Esta é a história da criação de círculos de mulheres numa era de mudanças climáticas. Este capítulo conta a história de cinco mulheres moçambicanas que, preocupadas com a gestão de resíduos sólidos, juntaram-se para desafiar estereótipos de género e contribuir para a sustentabilidade do ambiente e da sociedade.
Não é dado novo que o combate às mudanças climáticas e iniciativas ligadas à gestão dos resíduos sólidos desempenham um papel fundamental na promoção do desenvolvimento sustentável e na melhoria da qualidade de vida da população de qualquer país. Mas é particularmente interessante constatar que esta actividade é realizada maioritariamente por homens, sendo, em muitos casos, um trabalho marginalizado.
Trata-se de um conjunto de tarefas que exige mais do que força física, e a participação das mulheres é um exemplo de como a diversidade de género enriquece o sector e ajuda a enfrentar os desafios ambientais. O seu envolvimento também impulsiona a inclusão social e económica, criando um impacto positivo nas comunidades e no ambiente.

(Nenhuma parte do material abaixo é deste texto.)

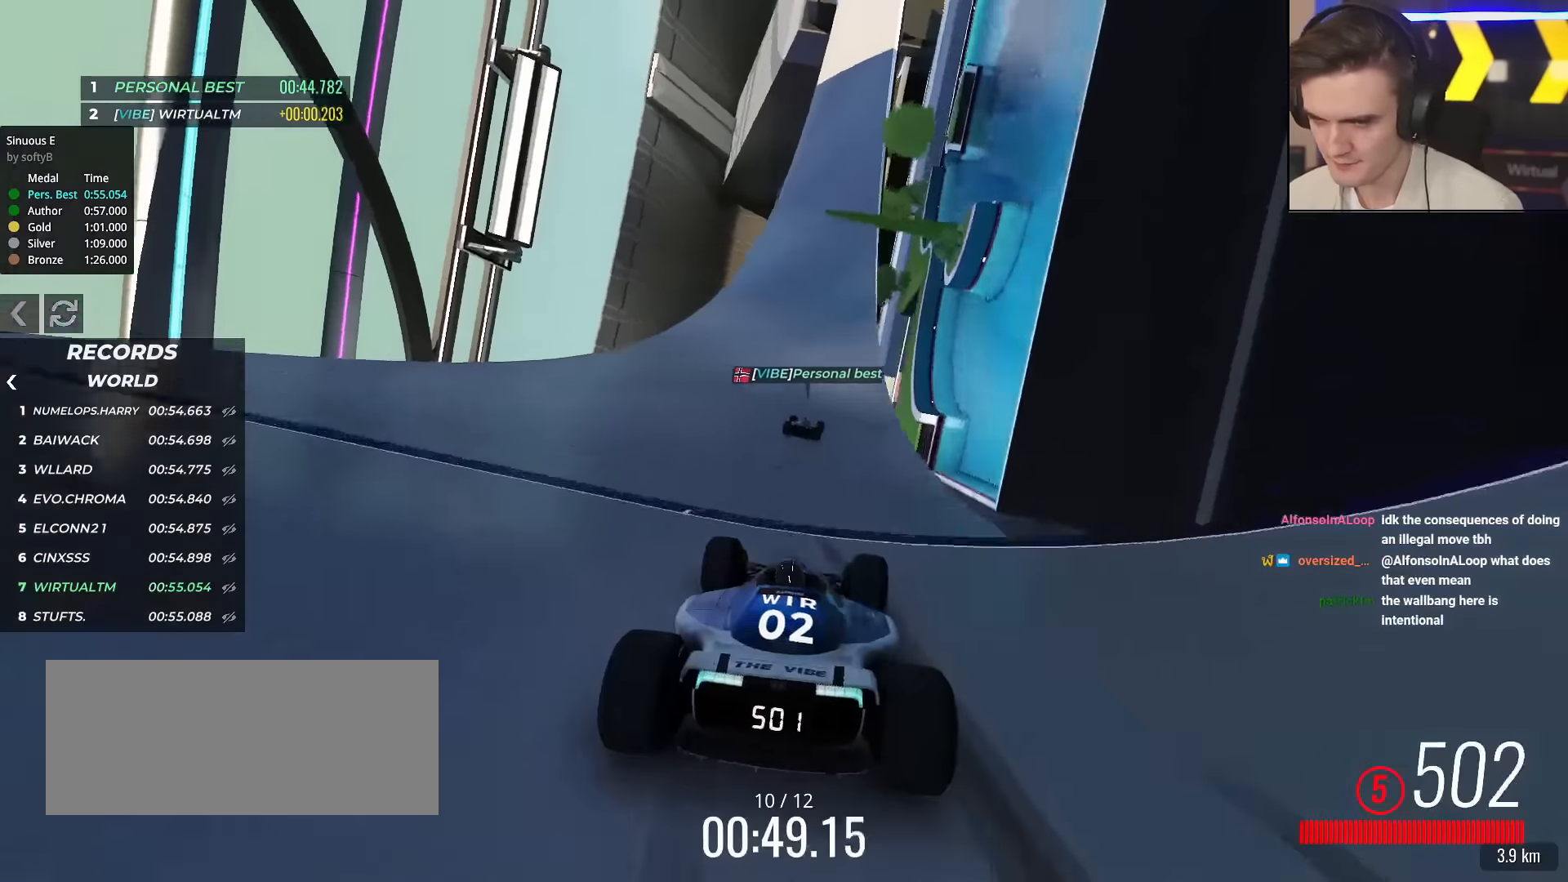
{"keys": ["right", "up"], "events": [[117, "right", "down"], [250, "right", "up"], [484, "right", "down"]]}
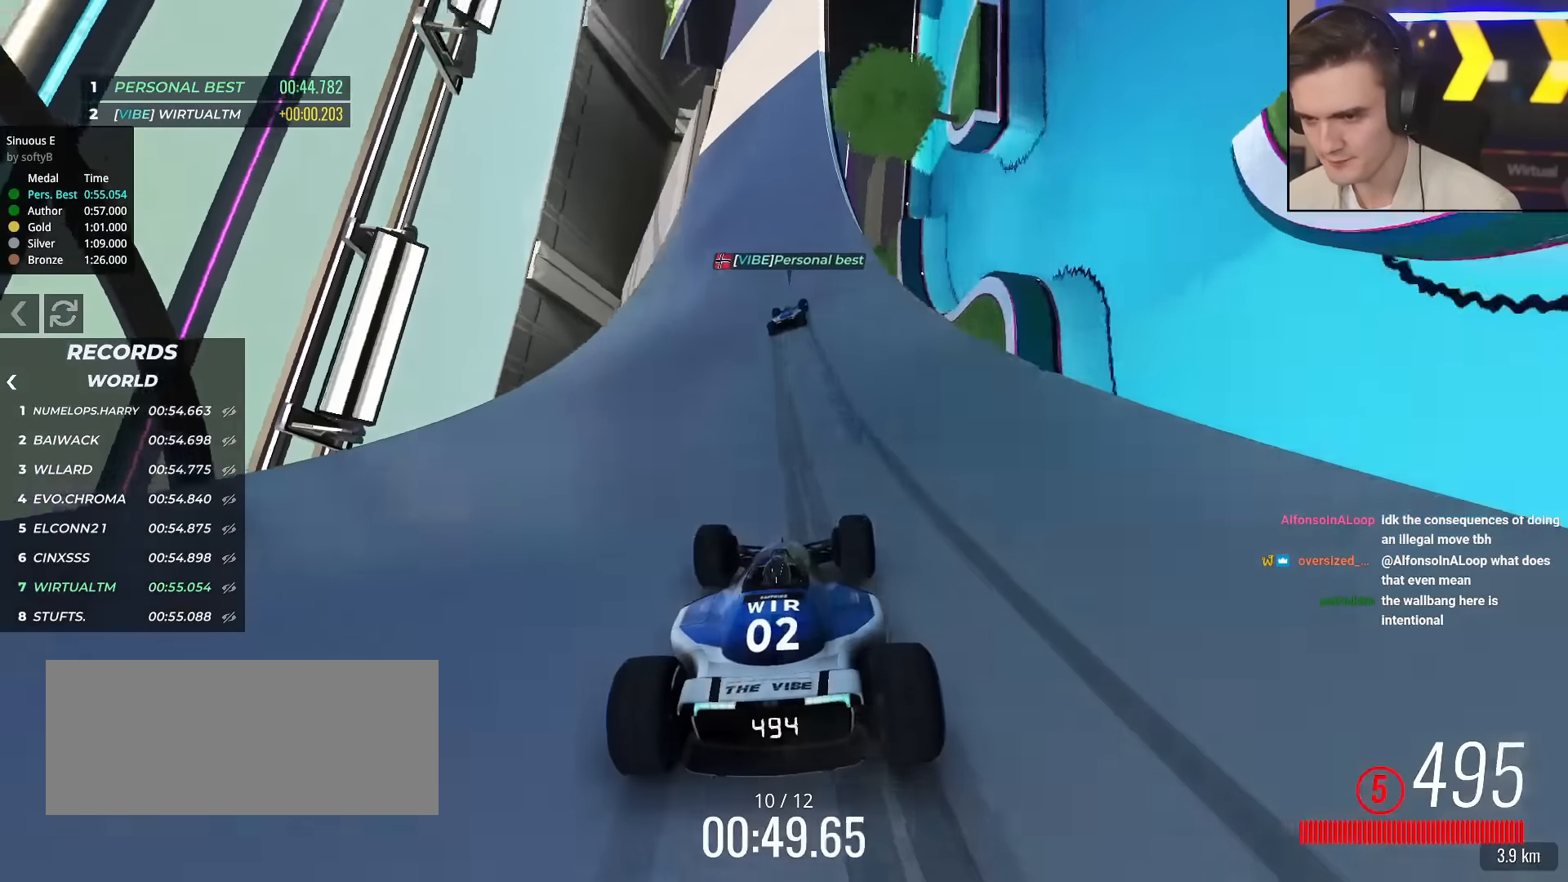
{"keys": ["up"], "events": [[501, "right", "up"]]}
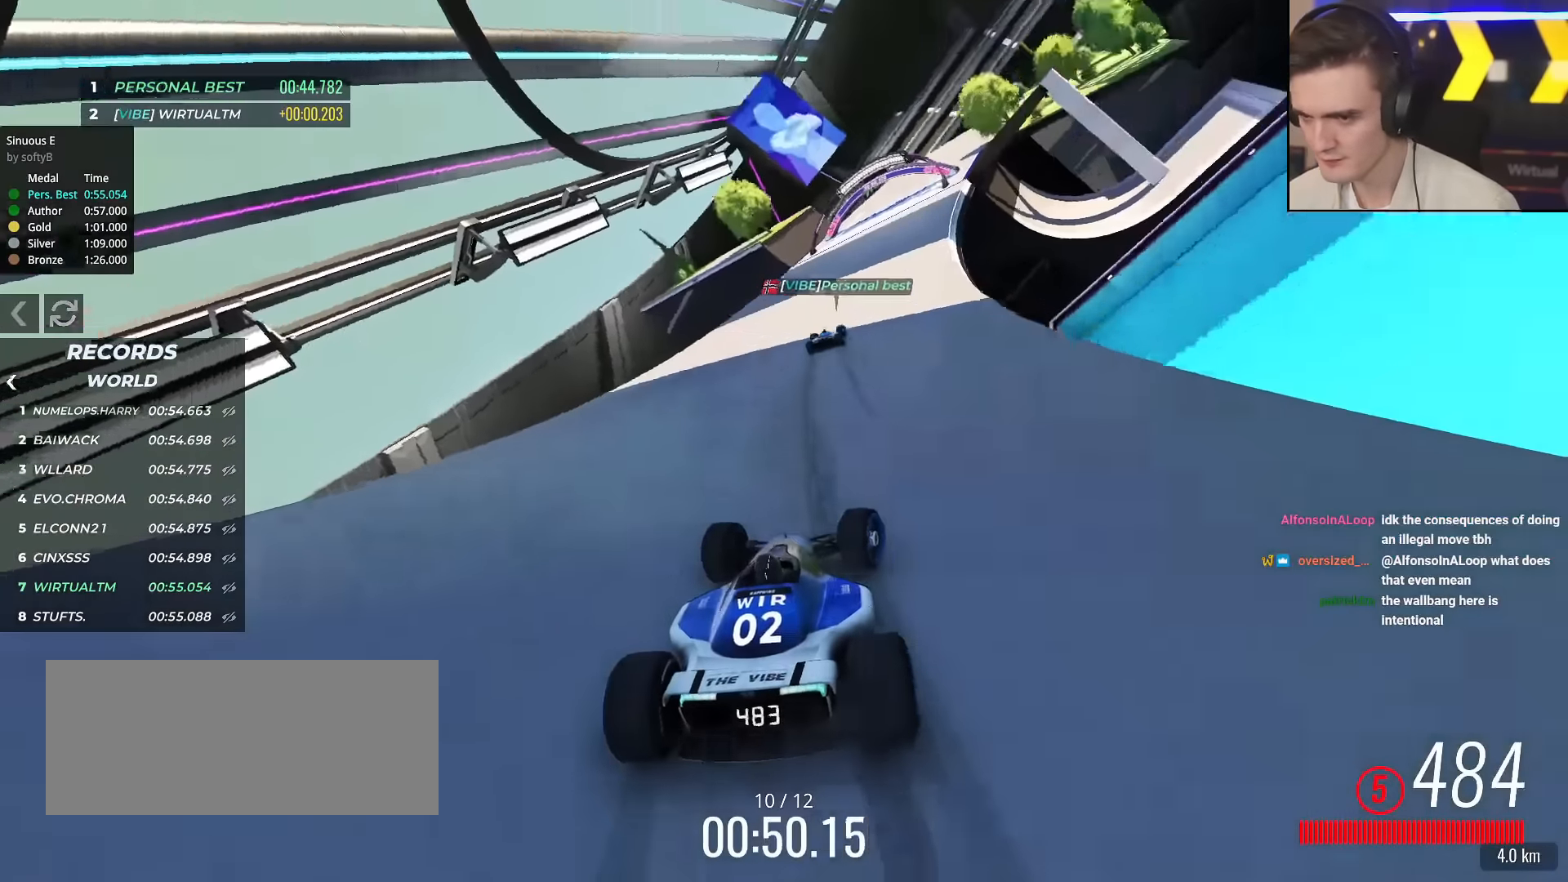
{"keys": ["right", "up"], "events": [[183, "right", "down"]]}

Sustentabilidade reflectida na igualdade
A Gaia Consulting, uma empresa especializada em economia verde, economia azul e sustentabilidade, adopta uma abordagem única. Para além do seu foco em consultoria nessas áreas, a empresa promove iniciativas de impacto social e ambiental com foco em questões de género. Em 2023, desenvolveu a primeira iniciativa climática que abrange as áreas de economia azul, energias renováveis e economia circular, criando um círculo de mulheres. Esta ação não só identifica oportunidades e sinergias, mas também inspira inovações para o sucesso destas mulheres e o avanço no desenvolvimento sustentável do País.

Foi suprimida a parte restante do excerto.